The secretary of state said he was "very sensitive" to the frustrations over Syria, adding: "I understand the reason people question another meeting, but I'm a new secretary of state. I'm here now beginning a fresh term...and the president of the United States has sent me here."
The Syrian opposition has been invited to attend a Friends of Syria summit in Rome on Thursday; however it is not clear if it will attend. The opposition has said it will only negotiate a peace deal if President Assad steps down, and today refused the Syrian foreign minister's invitation for "dialogue".
Responding to a question from Channel 4 News International Editor Lindsey Hilsum, he said: "I say to the Syrian opposition - we are not coming to Rome simply to talk, we are coming to Rome to discuss the next steps."
Mr Hague, who is due to attend the meeting alongside Mr Kerry, said the UK wants to "significantly" increase the assistance it is giving to opposition forces taking on President Bashar Assad's regime.
"We agree that for as long as a political solution to the conflict is blocked off, the international community has a responsibility to take steps to help prevent the loss of life in Syria, including the terrible loss of life that we have just witnessed in Aleppo.
"That is why in the United Kingdom, we believe we must significantly increase our support for the Syrian opposition, on top of our large contributions to the humanitarian relief effort, and we are preparing to do just that.
I can tell you is that we are determined that the Syrian opposition is not going to be left dangling in the wind wondering if support is coming.

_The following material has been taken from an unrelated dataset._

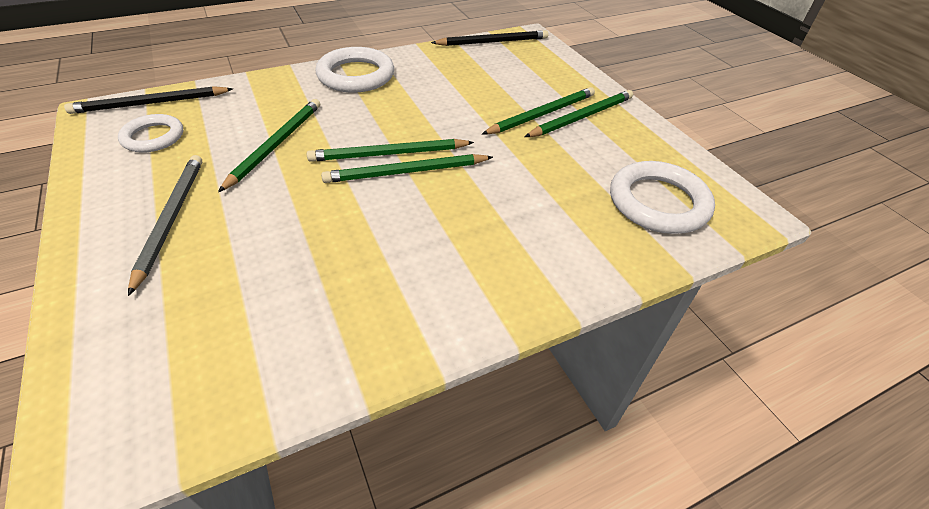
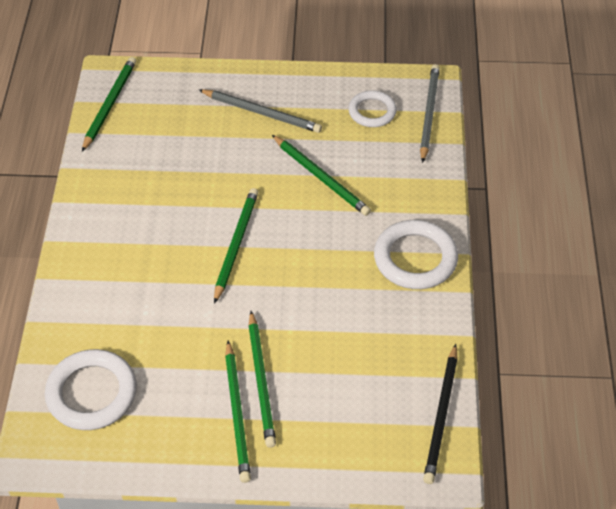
camera: 120 degrees right, 5 degrees up
(150, 103) = (429, 113): black pencil -> grey pencil
(389, 154) = (266, 242): green pencil -> green pencil (109, 104)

John Kerry, US secretary of state
Meanwhile, Mr Kerry told Channel 4 News to "stay tuned" until after the meeting in Rome, when "hopefully we'll have something to announce to you".
After discussions this morning with Mr Hague, the secretary of state said there were "a lot of ideas on the table".
"Some of them I am confident, confident, will come to maturity by the time we meet in Rome," he said.
"What I can tell you is that we are determined that the Syrian opposition is not going to be left dangling in the wind wondering if support is coming", Mr Kerry added.
He said the "moment was ripe" for action, adding: "I would say to Moaz al-Khatib (the leader of the Syrian opposition)...the best way to get results is to join us."
Referring to the 70,000 civilian deaths that have taken place since the Syrian unrest began, Mr Hague said that the UK's policy "can't be static in the face of these events".
Foreign policy will "have to change and develop," he said, adding: "You see the terrible human cost but also the mounting danger of instability in neighbouring countries."
'Window open' for Iran
Ahead of international talks this week with Iran's ruling regime, Mr Hague said he and the US secretary were agreed that Iran's nuclear programme "poses a threat to the peace and security of the world".
Mr Kerry said the possibility of Iran having nuclear weapons is "totally unacceptable". Iran is banned from importing nuclear material under UN sanctions.
He added: "The window for a diplomatic solution simply cannot remain open forever, but it is today...We are prepared to negotiate in good faith and mutual respect.
"The choice really is in the hands of the Iranians and we hope they will make the right choice".
Mr Hague said the Iranians "should not doubt our resolve".
Mr Kerry said it was "no accident" that London was the first stop on his first trip as secretary of state.
The former presidential candidate said: "When you think of everything that binds the US and Great Britain - our common values, our long shared history, our ties of family and friendship - there is a reason why we call this the special relationship, or as President Obama and Prime Minister Cameron wrote, 'a partnership of the heart'.
"In the 20th century our countries fought for freedom side by side and fought for survival together in war, we thrived together in peace and we stood together time and time again in order to meet the world's great challenges.
"In the 21st century, we may face a new and more complex set of challenges, but I absolutely know that we face them together just as we did in the last century.
"And together, it is absolutely clear that our partnership remains stronger than ever."